→ **COMPITO**
Ripeti identiche tutte le righe, dalla prima in alto fino a quella che contiene "curve at (206, 681): present -> none", entrambe comprese.

(Voci elencate in un insieme di dati)
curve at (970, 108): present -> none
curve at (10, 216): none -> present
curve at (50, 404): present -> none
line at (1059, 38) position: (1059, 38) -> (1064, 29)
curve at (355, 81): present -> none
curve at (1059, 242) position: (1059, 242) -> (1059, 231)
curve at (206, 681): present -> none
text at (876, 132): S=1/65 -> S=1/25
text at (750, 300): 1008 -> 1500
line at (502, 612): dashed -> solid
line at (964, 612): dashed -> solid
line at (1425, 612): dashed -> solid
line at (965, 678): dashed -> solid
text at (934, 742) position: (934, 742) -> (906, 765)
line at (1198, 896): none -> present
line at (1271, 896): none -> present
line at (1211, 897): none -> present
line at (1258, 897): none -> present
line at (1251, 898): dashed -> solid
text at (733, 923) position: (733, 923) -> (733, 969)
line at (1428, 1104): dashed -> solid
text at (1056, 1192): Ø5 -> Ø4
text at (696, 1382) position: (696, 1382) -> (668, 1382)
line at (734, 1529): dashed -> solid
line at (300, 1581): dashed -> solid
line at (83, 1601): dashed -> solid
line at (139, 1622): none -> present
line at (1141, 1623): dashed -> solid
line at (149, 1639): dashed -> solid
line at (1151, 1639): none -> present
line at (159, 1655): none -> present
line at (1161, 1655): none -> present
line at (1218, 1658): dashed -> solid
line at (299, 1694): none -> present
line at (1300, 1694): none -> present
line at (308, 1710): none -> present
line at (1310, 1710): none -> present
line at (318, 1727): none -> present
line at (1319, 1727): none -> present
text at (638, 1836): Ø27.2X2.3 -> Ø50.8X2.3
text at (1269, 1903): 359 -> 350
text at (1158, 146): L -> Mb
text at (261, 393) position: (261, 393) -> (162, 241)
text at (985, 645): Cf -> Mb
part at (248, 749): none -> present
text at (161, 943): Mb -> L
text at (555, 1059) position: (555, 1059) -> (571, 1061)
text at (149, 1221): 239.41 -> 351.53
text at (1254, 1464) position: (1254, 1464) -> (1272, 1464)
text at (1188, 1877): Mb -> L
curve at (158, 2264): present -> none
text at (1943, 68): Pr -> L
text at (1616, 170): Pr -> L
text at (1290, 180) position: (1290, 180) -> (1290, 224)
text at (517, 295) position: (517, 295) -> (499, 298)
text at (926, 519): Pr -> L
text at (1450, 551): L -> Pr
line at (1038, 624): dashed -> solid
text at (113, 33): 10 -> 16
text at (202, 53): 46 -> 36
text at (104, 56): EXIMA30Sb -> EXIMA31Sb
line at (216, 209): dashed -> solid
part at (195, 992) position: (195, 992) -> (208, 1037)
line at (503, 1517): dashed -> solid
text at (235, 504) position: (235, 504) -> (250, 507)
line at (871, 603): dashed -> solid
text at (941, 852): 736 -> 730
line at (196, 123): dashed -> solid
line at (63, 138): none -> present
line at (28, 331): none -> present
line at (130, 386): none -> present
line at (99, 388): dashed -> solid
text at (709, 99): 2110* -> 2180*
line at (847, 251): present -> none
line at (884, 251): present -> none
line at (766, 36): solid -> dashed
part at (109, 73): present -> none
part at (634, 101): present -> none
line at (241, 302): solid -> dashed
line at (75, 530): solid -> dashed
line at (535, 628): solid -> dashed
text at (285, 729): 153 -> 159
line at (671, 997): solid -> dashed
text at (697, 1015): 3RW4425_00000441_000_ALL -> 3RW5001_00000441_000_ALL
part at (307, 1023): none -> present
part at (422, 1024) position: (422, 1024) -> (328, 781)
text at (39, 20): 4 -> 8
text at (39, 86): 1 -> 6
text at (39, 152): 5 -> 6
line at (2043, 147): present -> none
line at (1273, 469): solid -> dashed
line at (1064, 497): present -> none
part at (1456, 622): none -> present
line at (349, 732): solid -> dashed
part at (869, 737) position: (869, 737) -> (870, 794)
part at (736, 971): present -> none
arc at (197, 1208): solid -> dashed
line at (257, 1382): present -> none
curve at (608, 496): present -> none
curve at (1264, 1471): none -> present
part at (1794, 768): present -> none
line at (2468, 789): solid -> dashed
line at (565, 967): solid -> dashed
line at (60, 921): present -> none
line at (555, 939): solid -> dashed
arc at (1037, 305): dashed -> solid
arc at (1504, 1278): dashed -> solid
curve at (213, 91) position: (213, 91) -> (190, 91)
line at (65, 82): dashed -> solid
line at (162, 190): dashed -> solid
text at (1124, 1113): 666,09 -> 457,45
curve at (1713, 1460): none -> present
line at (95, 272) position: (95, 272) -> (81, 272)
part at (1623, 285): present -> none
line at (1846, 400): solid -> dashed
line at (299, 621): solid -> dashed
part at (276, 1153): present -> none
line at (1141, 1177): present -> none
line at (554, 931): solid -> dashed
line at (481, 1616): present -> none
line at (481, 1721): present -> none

→ **RISULTATO DEL COMPITO**
curve at (970, 108): present -> none
curve at (10, 216): none -> present
curve at (50, 404): present -> none
line at (1059, 38) position: (1059, 38) -> (1064, 29)
curve at (355, 81): present -> none
curve at (1059, 242) position: (1059, 242) -> (1059, 231)
curve at (206, 681): present -> none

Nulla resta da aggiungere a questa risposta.